#### Stored records
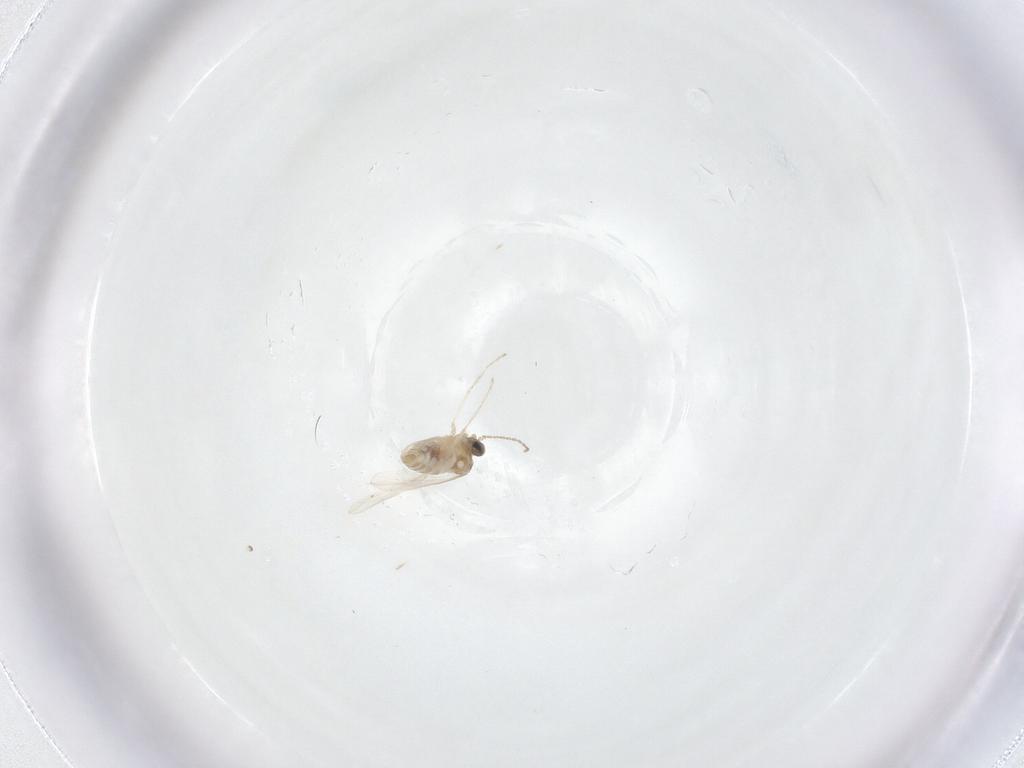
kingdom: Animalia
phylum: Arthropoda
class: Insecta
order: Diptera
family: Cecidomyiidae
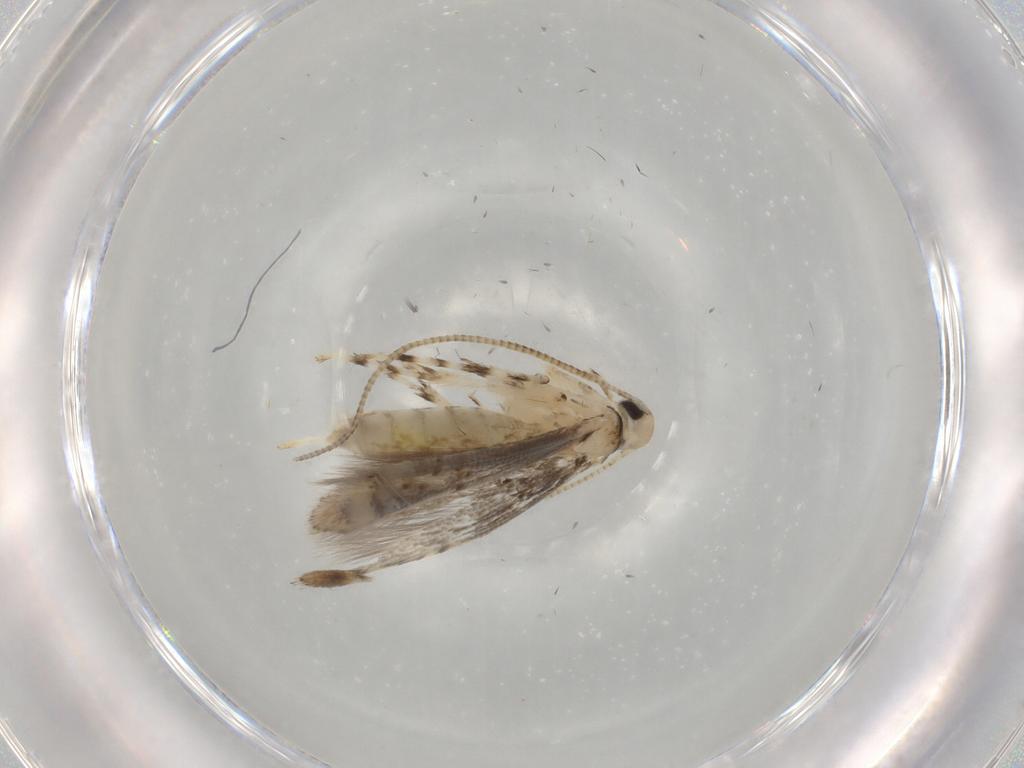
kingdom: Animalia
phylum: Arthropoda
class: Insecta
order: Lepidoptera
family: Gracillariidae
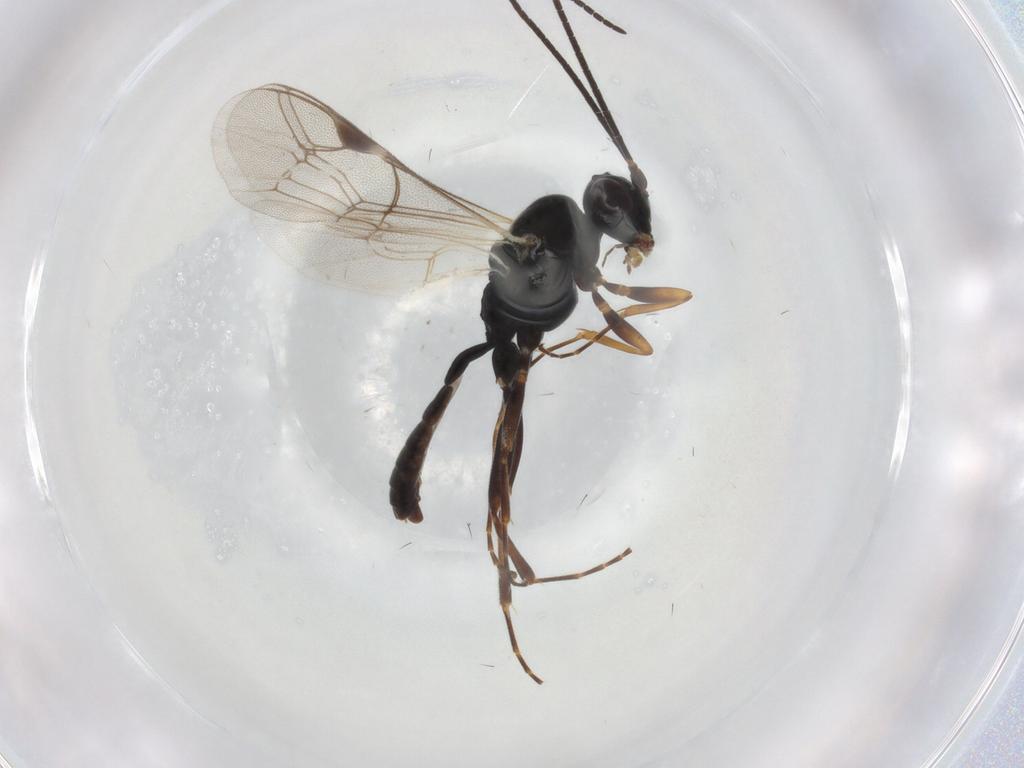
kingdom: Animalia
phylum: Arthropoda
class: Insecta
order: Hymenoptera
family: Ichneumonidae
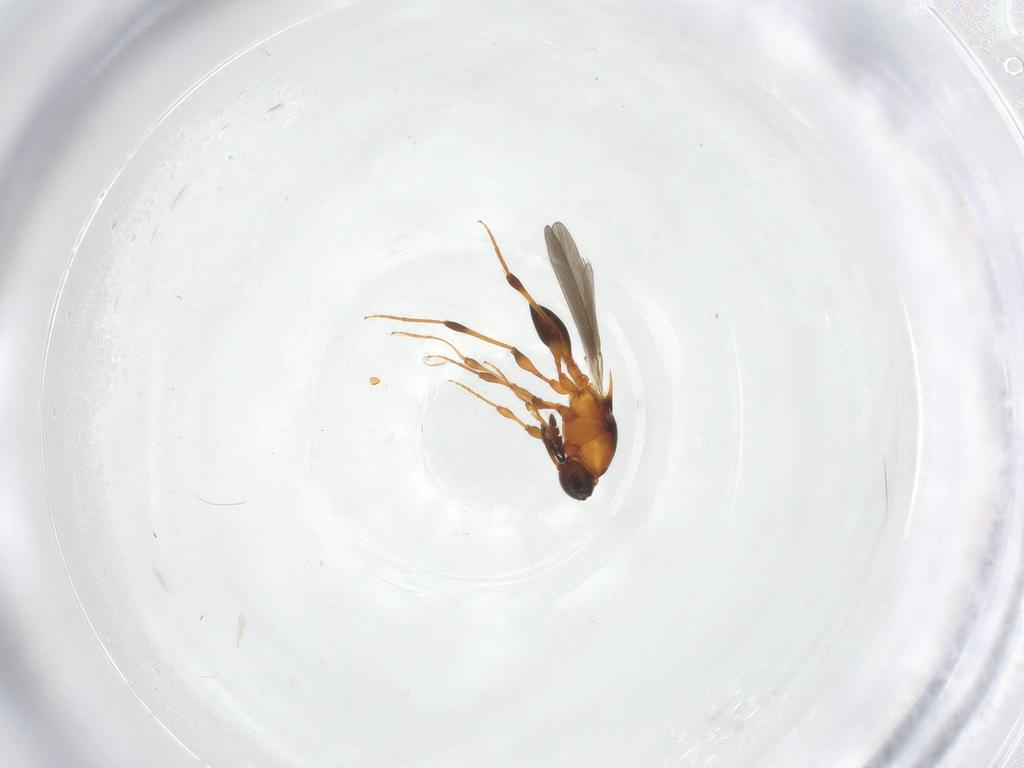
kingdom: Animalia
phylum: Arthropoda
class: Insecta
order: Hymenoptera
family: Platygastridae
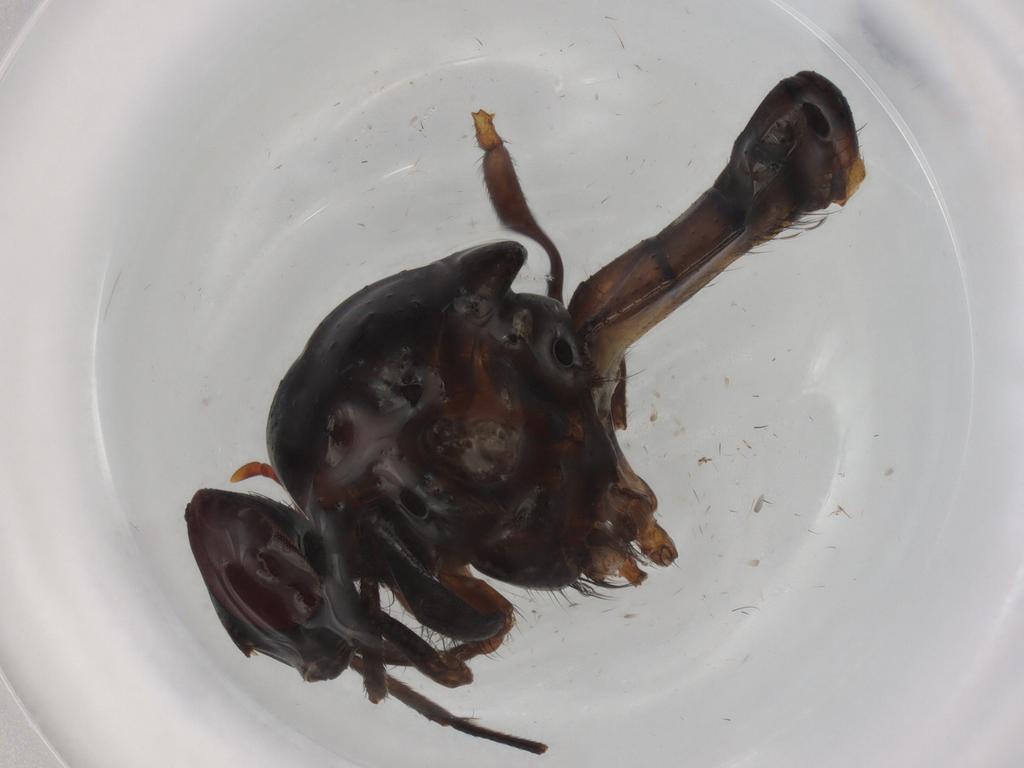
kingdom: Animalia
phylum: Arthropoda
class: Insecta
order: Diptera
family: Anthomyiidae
########
Copy every line of the records above word for word, but leave out the pictures.

kingdom: Animalia
phylum: Arthropoda
class: Insecta
order: Diptera
family: Cecidomyiidae
kingdom: Animalia
phylum: Arthropoda
class: Insecta
order: Lepidoptera
family: Gracillariidae
kingdom: Animalia
phylum: Arthropoda
class: Insecta
order: Hymenoptera
family: Ichneumonidae
kingdom: Animalia
phylum: Arthropoda
class: Insecta
order: Hymenoptera
family: Platygastridae
kingdom: Animalia
phylum: Arthropoda
class: Insecta
order: Diptera
family: Anthomyiidae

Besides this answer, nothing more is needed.